Pour aider votre enfant à renforcer la résilience et la confiance au-delà des biens matériels, Monroe suggère de prendre les mesures suivantes:
- Encouragez la communication ouverte. Créez un espace sûr pour que votre enfant partage ses sentiments sans jugement. Valider leurs émotions et leur faire savoir qu'ils ne sont pas seuls.
- Enseigner la résilience. Aidez-les à comprendre que leur valeur n'est pas liée aux biens matériels. Soulignez leurs qualités, leurs talents et leurs valeurs uniques.
- Advocat à l'école. Contactez les enseignants ou les administrateurs pour lutter contre l'intimidation. Les écoles ont souvent des politiques anti-intimidation qui peuvent être appliquées.
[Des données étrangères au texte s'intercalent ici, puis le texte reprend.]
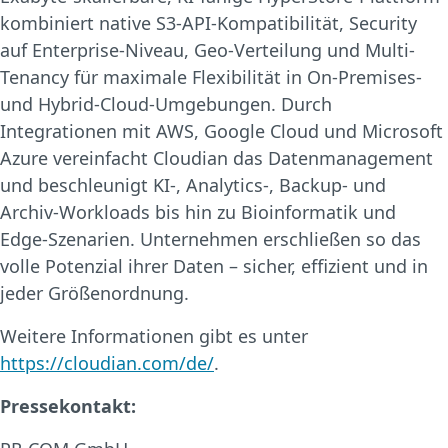
kombiniert native S3-API-Kompatibilität, Security
auf Enterprise-Niveau, Geo-Verteilung und Multi-
Tenancy für maximale Flexibilität in On-Premises-
und Hybrid-Cloud-Umgebungen. Durch
Integrationen mit AWS, Google Cloud und Microsoft
Azure vereinfacht Cloudian das Datenmanagement
und beschleunigt KI-, Analytics-, Backup- und
Archiv-Workloads bis hin zu Bioinformatik und
Edge-Szenarien. Unternehmen erschließen so das
volle Potenzial ihrer Daten – sicher, effizient und in
jeder Größenordnung.
Weitere Informationen gibt es unter
https://cloudian.com/de/
.
Pressekontakt: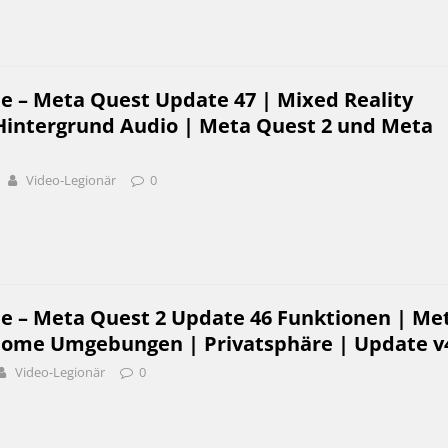
e – Meta Quest Update 47 | Mixed Reality
intergrund Audio | Meta Quest 2 und Meta
Video-Legionär
0
be – Meta Quest 2 Update 46 Funktionen | Me
Home Umgebungen | Privatsphäre | Update v
Video-Legionär
0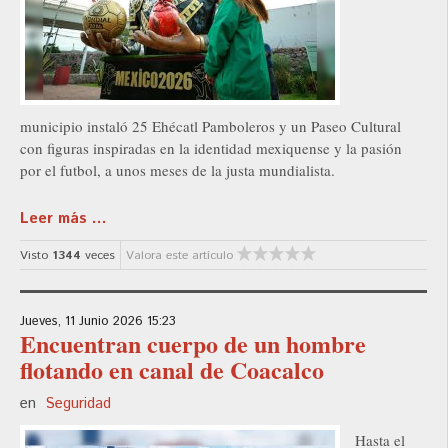
municipio instaló 25 Ehécatl Pamboleros y un Paseo Cultural
con figuras inspiradas en la identidad mexiquense y la pasión
por el futbol, a unos meses de la justa mundialista.
Leer más ...
Visto
1344
veces
Valora este artículo
Jueves, 11 Junio 2026 15:23
Encuentran cuerpo de un hombre
flotando en canal de Coacalco
en
Seguridad
Hasta el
- Favoriser la confiance en soi. Engagez votre enfant dans des activités où il peut exceller et se sentir bien dans sa peau, que ce soit le sport, l'art ou les universitaires.
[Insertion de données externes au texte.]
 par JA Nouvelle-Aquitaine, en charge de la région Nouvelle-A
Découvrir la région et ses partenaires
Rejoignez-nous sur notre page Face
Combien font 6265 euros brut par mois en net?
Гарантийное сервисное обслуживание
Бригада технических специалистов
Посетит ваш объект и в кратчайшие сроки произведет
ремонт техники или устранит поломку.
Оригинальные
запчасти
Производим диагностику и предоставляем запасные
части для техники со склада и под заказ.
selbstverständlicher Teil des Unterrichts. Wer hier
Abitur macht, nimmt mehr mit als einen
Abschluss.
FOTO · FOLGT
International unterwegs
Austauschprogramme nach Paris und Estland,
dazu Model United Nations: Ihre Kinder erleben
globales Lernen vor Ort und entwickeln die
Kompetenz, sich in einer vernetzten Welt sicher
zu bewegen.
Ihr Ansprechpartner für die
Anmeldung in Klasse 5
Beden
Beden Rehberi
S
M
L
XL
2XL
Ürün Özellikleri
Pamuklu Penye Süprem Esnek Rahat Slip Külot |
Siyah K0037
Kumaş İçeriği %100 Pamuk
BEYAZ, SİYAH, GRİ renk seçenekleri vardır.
- Établir des amitiés de soutien. Guidez-les vers des pairs qui les apprécient pour qui ils sont, pas ce qu'ils possèdent.
« (L'intimidation sur une coupe Stanley) met en évidence un défi culturel », explique Monroe. « Les enfants – et les adultes – s'associent souvent à ce qu'ils possèdent. Au lieu de ne traiter que les symptômes comme ne pas avoir l'article à la mode, nous devons enseigner la résilience, la confiance et la capacité de définir la valeur au-delà des biens matériels. En favorisant l'estime de soi enracinée dans le caractère, pas sur le consumérisme, nous aidons les enfants à naviguer sur les pressions sociales de manière plus saine. »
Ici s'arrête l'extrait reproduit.